# Procyclegear.com



## sumquo (Aug 10, 2011)

Just wondering if anyone had experienced problems with Procyclegear in the last few months. 

I recently ordered a number of items from them, but was quite surprised how sloppy their order fulfillment was. Of the three items ordered, only one was the correct size. I'm not sure how somebody in that business could get two of three wrong, or even ship an XXL Nalini winter cycling jacket, when the size ordered was large. I don't imagine that there is a lot of demand for XXL cycling jackets in the first place.

I've contacted with the owner of Procyclegear via email, but he seems to be less than willing to make things right, or even respond to emails.

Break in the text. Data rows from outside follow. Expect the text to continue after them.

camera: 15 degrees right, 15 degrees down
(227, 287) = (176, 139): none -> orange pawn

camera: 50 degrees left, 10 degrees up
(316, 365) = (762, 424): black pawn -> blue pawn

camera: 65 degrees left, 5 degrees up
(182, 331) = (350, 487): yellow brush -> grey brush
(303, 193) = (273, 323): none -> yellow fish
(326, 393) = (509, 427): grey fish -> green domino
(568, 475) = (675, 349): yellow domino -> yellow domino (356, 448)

I had not seen any negative posts prior to placing the order, so was just wondering if anyone knew if they were having problems lately.

Thanks


----------



## sumquo (Aug 10, 2011)

Update:

The incorrectly sized items were returned to Procyclegear for exchange. Procyclegear would not respond to email inquiries to acknowledged the receipt of the goods until a week after they were shown to be delivered. 

The owner of Procyclegear claims to have now resent the jacket in the correct size but, without asking me first, has substituted a lower priced regular bib short for the compression bib short I originally ordered. Besides the fact that the shorts that were sent as a substitute are not compression fit, and have graphics on the thigh that I am not fond of, they are also nearly half the price of the compression shorts I ordered. 

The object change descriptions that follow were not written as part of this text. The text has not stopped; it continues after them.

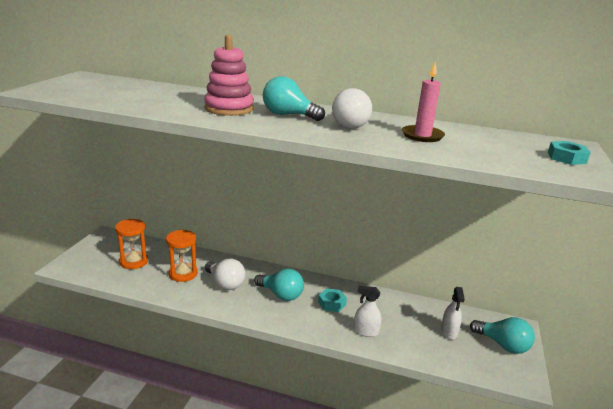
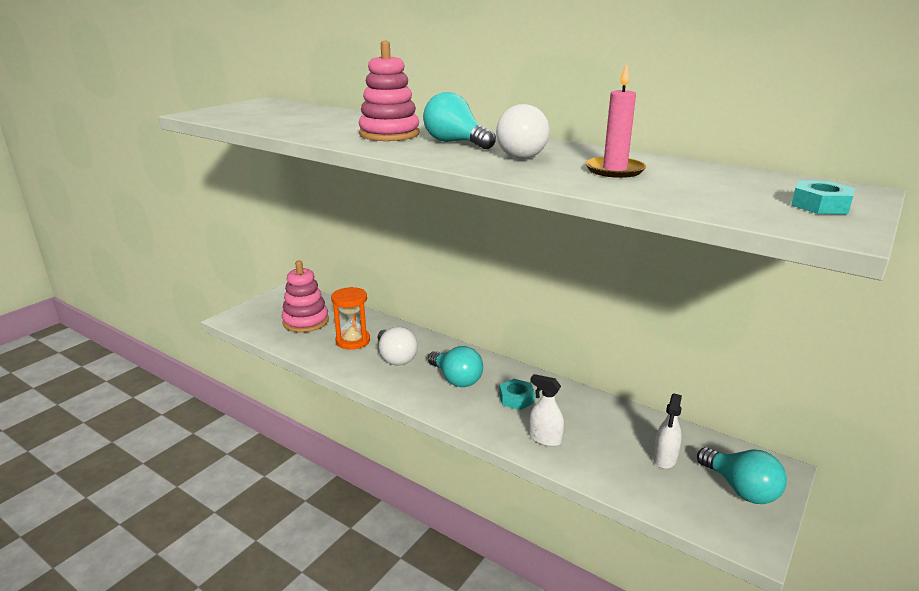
camera: 20 degrees right, 0 degrees up
(134, 261) = (306, 321): orange hourglass -> pink stacking toy

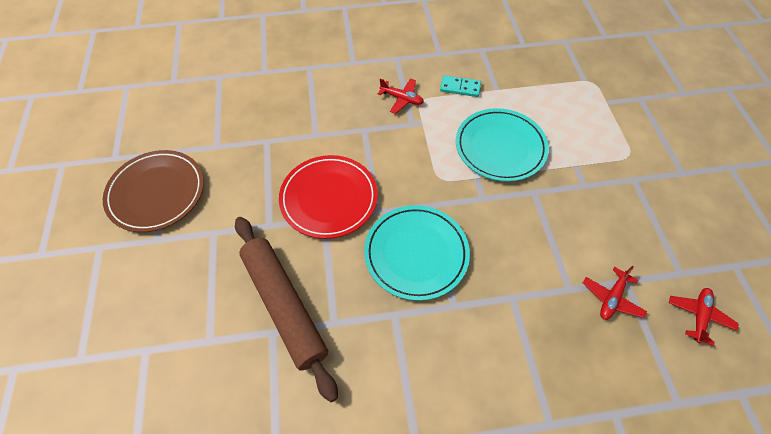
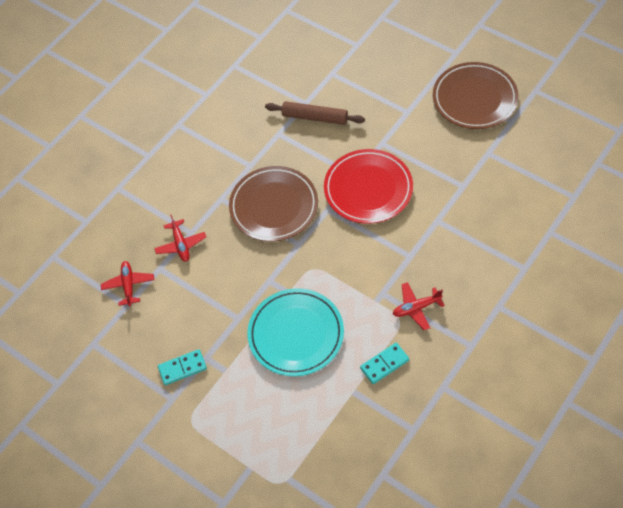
camera: 140 degrees right, 0 degrees up
(285, 306) = (314, 117): brown rolling pin -> brown rolling pin, size x0.61
(416, 254) = (274, 206): turquoise plate -> brown plate
(610, 192) = (182, 368): none -> turquoise domino
(699, 316) = (66, 321): red plane -> red plane (181, 244)

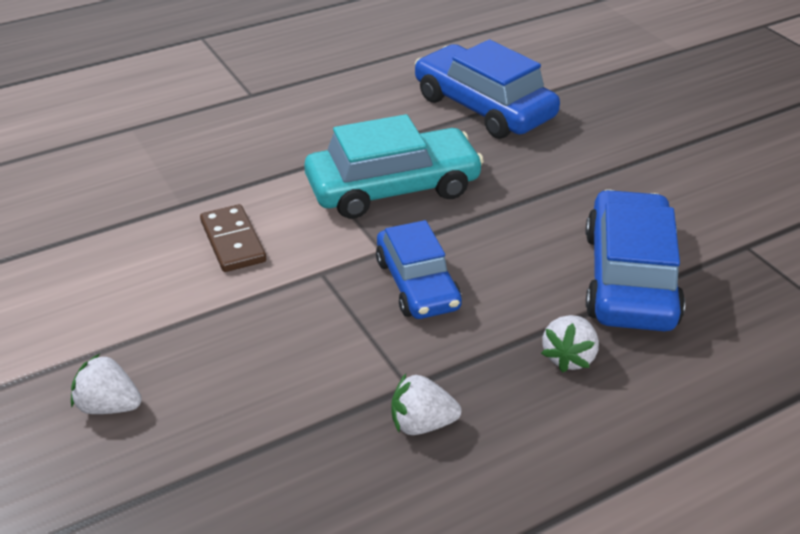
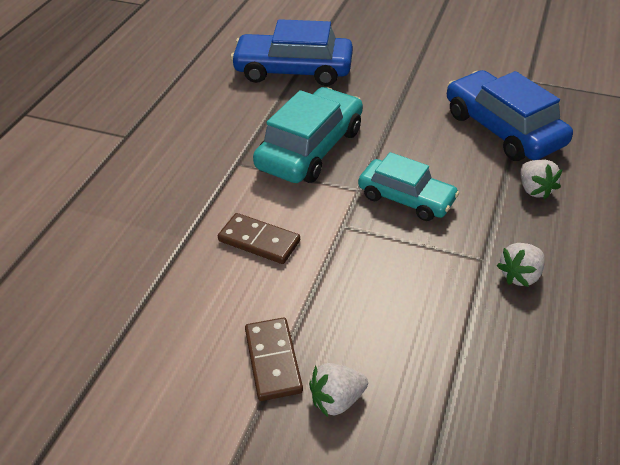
camera: 40 degrees left, 5 degrees up
(107, 342) = (273, 361): none -> brown domino
(417, 284) = (406, 198): blue car -> turquoise car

None of this seems to be a concern for Procyclegear, as they are now unwilling to respond to emails.


----------



## bobf (Apr 3, 2015)

I had a similar experience. Ordered a jersey in large, received the correct jersey ... in small. I figured for the money spent it wasn't worth the hassle to try for a replacement. You've confirmed that I needn't bother to give them a second chance.

Can't help worrying that the same people might run other web sites under other names, but with the same level of service. I'd like to avoid them altogether.


----------